While he has done much for the public good in many ways, his greatest gift has been that of the Converse Memorial Building, in which the Malden Public Library has its home. This exquisite gift, which is one of the finest library buildings in the country, and which its talented designer, the late Henry H. Richardson, considered as one of his greatest works in many qualities, is in every way worthy of the noble uses to which it is dedicated. It was built by Mr. and Mrs. Converse as a memorial of their eldest son, whose tragic death caused a thrill of pity and sympathy throughout the community; and it is characteristic of the donors, who are ever one in good works, that their wish to preserve his memory bore the fruitage of a great public benefaction.

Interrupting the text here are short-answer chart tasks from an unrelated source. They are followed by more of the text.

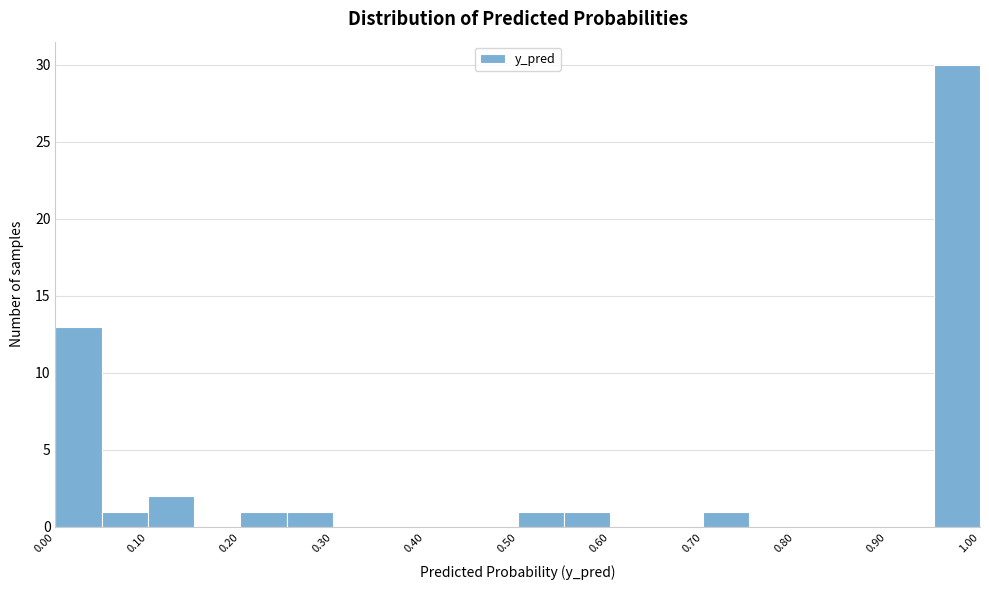

Reading left to right, list every bar in this chart as the range it spans on the x-axis followed by its height. The values are not printed on the chart, so give them approximately, as read against the axis.

0.00 to 0.05: 13
0.05 to 0.10: 1
0.10 to 0.15: 2
0.15 to 0.20: 0
0.20 to 0.25: 1
0.25 to 0.30: 1
0.30 to 0.35: 0
0.35 to 0.40: 0
0.40 to 0.45: 0
0.45 to 0.50: 0
0.50 to 0.55: 1
0.55 to 0.60: 1
0.60 to 0.65: 0
0.65 to 0.70: 0
0.70 to 0.75: 1
0.75 to 0.80: 0
0.80 to 0.85: 0
0.85 to 0.90: 0
0.90 to 0.95: 0
0.95 to 1.00: 30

This building, when completed, was given to the trustees of the Malden Public Library, “for the benefit of the inhabitants of the city of Malden.” It is of brown sandstone from the Longmeadow quarries, and is in the Romanesque style, in which Mr. Richardson did so much noble and effective work. It is dependent upon form and proportion for its beauty, rather than upon exaggerated details and startling effects. Ornament it has, but its mouldings and graceful carvings were placed by the hand of an artist as if they grew from necessity in their places. There is nothing obtrusive in its features, nor is there a straining for effect; but it is picturesque in an eminent degree, and its picturesqueness, in all its parts, is a natural result of a perfect adaptability to structural necessity, and so fulfils a high artistic law.
Besides the library room and a large and convenient reading room, the building contains a noble room for an art gallery, which is filled with pictures which are valuable in themselves, and more valuable as a means of education and as promoters of public taste. Statues and pictures are in all parts of the building. In works of art Mr. and Mrs. Converse have been liberal givers, and their gifts in books for the library, and in funds for its improvement and maintenance have been unstinted and frequent. The memorial which they have raised will never decay, nor grow old, for it is a benefaction which has in it the spirit of eternal youth.